#### Activity
Pick out each line of the rows below that contains the string "across" and copy it.

#### Data shown
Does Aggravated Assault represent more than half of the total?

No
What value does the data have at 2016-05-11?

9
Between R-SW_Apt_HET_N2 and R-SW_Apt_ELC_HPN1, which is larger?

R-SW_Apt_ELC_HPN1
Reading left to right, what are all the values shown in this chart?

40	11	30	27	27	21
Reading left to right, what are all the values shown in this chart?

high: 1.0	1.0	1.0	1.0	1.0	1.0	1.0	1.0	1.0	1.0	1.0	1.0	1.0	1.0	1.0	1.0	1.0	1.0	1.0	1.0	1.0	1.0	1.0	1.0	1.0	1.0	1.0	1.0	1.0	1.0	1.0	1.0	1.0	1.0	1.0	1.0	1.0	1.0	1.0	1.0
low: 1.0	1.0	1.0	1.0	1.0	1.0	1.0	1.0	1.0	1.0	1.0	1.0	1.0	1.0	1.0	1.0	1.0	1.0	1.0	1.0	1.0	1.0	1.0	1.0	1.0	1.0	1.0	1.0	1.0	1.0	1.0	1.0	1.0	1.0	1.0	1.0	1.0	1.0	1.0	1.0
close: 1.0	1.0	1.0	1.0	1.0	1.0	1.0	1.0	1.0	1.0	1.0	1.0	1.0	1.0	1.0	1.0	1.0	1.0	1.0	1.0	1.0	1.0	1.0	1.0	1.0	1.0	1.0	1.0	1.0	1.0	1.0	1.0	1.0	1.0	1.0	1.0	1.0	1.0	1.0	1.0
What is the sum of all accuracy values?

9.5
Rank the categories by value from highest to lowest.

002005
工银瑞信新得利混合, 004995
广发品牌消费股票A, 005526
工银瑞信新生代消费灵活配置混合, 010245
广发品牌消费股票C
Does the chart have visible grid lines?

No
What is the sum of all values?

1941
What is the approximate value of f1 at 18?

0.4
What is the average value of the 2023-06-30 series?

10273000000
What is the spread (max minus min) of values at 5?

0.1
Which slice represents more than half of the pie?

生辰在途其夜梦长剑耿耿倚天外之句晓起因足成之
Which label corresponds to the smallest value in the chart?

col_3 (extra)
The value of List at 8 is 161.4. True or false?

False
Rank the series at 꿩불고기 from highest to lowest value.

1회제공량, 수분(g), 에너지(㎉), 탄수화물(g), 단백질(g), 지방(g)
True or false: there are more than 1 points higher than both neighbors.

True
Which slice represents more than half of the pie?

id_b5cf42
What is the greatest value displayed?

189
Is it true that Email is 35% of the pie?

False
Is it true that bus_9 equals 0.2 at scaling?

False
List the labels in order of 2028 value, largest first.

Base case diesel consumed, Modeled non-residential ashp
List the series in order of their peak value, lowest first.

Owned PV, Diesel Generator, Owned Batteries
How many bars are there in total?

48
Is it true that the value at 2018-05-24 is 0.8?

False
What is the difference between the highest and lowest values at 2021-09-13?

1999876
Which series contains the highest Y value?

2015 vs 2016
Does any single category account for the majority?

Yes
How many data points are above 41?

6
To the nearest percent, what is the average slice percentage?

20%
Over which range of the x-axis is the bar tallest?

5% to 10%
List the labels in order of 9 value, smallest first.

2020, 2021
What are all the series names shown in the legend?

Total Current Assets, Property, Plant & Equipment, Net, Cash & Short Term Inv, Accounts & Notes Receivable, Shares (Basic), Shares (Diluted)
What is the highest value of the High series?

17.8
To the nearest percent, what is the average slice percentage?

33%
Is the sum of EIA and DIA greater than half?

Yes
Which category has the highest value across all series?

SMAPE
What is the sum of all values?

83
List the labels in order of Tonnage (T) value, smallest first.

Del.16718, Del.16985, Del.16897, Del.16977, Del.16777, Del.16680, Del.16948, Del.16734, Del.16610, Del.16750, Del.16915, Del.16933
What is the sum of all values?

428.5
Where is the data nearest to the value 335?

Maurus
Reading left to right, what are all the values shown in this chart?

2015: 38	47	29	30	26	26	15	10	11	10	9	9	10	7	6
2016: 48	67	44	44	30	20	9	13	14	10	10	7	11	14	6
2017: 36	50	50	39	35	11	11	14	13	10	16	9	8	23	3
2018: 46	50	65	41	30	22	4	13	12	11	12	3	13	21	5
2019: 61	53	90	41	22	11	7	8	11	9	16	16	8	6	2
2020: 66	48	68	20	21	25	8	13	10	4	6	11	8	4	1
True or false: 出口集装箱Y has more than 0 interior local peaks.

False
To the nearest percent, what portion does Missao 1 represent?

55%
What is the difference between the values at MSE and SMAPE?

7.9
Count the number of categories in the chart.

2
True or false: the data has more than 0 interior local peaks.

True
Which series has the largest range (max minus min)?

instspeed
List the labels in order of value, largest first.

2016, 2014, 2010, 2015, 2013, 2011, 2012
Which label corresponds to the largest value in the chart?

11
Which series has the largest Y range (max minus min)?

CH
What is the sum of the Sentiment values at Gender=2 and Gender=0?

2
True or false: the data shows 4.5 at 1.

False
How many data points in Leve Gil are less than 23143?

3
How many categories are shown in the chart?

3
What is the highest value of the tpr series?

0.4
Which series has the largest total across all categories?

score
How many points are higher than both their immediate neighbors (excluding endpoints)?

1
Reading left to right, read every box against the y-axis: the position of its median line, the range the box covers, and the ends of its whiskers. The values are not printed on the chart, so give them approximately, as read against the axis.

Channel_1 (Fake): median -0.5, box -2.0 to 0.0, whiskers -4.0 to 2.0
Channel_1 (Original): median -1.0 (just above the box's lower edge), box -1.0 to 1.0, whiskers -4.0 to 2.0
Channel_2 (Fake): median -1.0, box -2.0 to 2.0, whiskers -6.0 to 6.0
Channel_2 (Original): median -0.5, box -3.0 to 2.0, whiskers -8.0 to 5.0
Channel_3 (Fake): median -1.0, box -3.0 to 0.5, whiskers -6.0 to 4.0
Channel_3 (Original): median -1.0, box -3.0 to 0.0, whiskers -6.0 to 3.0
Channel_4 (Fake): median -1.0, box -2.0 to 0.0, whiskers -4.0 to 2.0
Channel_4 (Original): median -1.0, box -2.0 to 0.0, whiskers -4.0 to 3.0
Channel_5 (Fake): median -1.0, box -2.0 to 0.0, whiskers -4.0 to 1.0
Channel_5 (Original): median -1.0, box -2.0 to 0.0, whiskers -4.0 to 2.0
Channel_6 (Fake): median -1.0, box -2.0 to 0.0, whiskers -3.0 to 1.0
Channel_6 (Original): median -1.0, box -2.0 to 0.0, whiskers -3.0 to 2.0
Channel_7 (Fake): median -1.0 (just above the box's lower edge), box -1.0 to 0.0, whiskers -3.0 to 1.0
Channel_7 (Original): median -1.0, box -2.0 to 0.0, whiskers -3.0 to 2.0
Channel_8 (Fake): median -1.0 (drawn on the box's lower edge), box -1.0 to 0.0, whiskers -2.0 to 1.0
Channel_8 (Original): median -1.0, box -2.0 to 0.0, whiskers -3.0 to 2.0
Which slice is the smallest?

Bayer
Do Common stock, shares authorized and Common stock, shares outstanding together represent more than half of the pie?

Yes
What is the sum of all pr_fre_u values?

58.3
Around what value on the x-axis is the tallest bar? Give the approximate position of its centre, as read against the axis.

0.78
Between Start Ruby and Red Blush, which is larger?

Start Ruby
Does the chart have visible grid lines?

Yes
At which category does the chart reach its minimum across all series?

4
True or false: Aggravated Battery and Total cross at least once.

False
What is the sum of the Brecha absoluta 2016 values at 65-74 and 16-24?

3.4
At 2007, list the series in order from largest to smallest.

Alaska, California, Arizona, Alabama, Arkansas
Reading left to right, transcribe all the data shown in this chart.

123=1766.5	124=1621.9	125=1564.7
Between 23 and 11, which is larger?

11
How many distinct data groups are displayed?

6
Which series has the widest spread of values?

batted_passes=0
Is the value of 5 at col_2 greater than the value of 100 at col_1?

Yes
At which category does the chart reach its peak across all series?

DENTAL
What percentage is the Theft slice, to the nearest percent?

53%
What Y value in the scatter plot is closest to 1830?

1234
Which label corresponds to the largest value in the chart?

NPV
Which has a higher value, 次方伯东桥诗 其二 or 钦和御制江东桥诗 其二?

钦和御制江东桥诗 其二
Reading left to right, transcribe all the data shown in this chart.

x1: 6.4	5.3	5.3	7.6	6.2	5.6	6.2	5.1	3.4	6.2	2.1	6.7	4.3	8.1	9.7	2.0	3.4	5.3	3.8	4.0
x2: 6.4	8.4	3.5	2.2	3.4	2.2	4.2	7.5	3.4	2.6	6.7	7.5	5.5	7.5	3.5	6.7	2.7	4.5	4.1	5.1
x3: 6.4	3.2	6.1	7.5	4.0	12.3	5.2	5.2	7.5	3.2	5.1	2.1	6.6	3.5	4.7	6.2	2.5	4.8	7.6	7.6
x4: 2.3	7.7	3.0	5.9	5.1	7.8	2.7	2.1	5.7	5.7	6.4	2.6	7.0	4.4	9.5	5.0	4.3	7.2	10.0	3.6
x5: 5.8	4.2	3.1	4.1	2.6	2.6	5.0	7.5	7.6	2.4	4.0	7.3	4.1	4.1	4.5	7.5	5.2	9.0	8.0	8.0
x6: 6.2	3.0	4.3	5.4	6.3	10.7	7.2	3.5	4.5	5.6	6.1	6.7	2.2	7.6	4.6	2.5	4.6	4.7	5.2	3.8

#### Answer to this problem
Which category has the highest value across all series?
Which series has the largest total across all categories?
At which category does the chart reach its minimum across all series?
At which category does the chart reach its peak across all series?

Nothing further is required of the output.